At first glance, the new Google Pixel phone is a solid effort to bring customers a ‘great piece of hardware supporting a solid implementation of the Android operating system.
Google says it will support the phone directly, which isn’t actually manufactured by Google, even though the search giant claims it is.
The fact that Google contracted production of the Pixel to HTC isn’t a game changer. After all, the iPhone isn’t actually manufactured by Apple, either. Both are put together by two different companies under contract and both Google and Apple played significant roles in the design of their phones.
The Pixel phone, which will be released around Oct. 20, looks a lot like an iPhone, and while the screen on the standard Pixel is slightly larger than the iPhone’s, both devices are about the same size. The larger version of each phone, the iPhone 7 Plus and the Pixel XL, are the same size.
Both have seriously good cameras, at least for a phone. Both have a software assistant—Siri on the iPhone and Google Assistant on the Pixel.
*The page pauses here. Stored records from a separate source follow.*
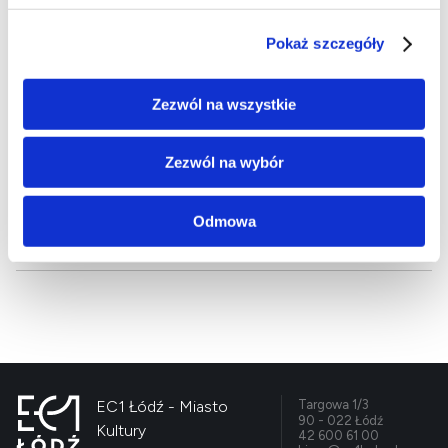
Pokaż szczegóły
Zezwól na wszystkie
Zezwól na wybór
Odmowa
EC1 Łódź - Miasto
Targowa 1/3
90 - 022 Łódź
Kultury
42 600 61 00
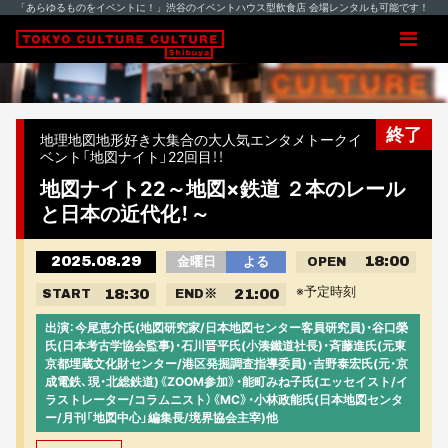
「あらゆるものをイベントに！」渋谷のイベントハウス型飲食店 会場レンタルも可能です！
終了
地理地図地形好き大集合の大人気エンタメトークイ
ベント「地図ナイト」22回目！！
地図ナイト22～地図×鉄道 ２本のレール
と日本の近代化！～
2025.08.29
18:00
金曜日
よる
OPEN
※予定時刻
18:30
21:00
START
END
※
出演：今尾恵介氏(地図研究家/日本地図センター客員研究員)・谷口榮
氏(日本考古学協会監事)・石川晋平氏(小湊鐵道社長)・斉藤進氏(元東
京都埋蔵文化財センター/港区発掘調査指導委員)・吉野泰宏氏(元・京
成電鉄、現・北総鉄道)《ZOOM参加》・能町みね子氏(エッセイスト/イ
ラストレーター/コラムニスト）《MC》・小林政能氏(日本地図センタ
ー/月刊「地図中心」編集長/境界協会主宰)他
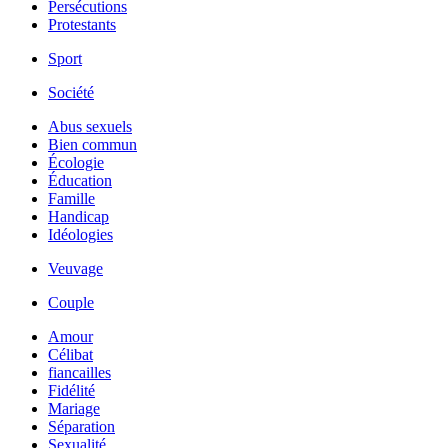
Persécutions
Protestants
Sport
Société
Abus sexuels
Bien commun
Écologie
Éducation
Famille
Handicap
Idéologies
Veuvage
Couple
Amour
Célibat
fiancailles
Fidélité
Mariage
Séparation
Sexualité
Both will read your fingerprints to unlock the phone. However, the fingerprint reader is on the Pixel’s back panel, which might be more useful.
But that’s not what’s really important with the Pixel. What matters is that Google is making the whole package and the company is supporting it all. For Google, this means there is one target for operating systems updates and for security refreshes, which it can accomplish immediately.
This is a major change from other Android devices, with which updates may or may not ever happen as the respective carriers ponder to update or not to update. Historically, those updates mostly haven’t happened, leaving Android phone owners in a vast wasteland of expired operating systems with no chance of rescue.
Unfortunately, Google chose to go with only one carrier for in-store sales, which is Verizon. Anyone who wants to have a Pixel on a different network will have to buy their phone from Google and work with their carrier to set it up. This isn’t exactly an onerous requirement, but it likely will suppress sales. The iPhone, by contrast, is available from a wide variety of carriers in stores that essentially are ubiquitous.
This arrangement also may sound similar to Google’s Nexus phones—although with Nexus, other companies openly made the phones and Google provided Android and the software updates. The apparent reason for the name change from Nexus to Pixel is that Google has been more deeply involved in every step of bringing the Pixel models to market.
Many iPhone owners may recall that Apple had an exclusive distribution deal with AT&T for several years after it introduced the iPhone in 2007.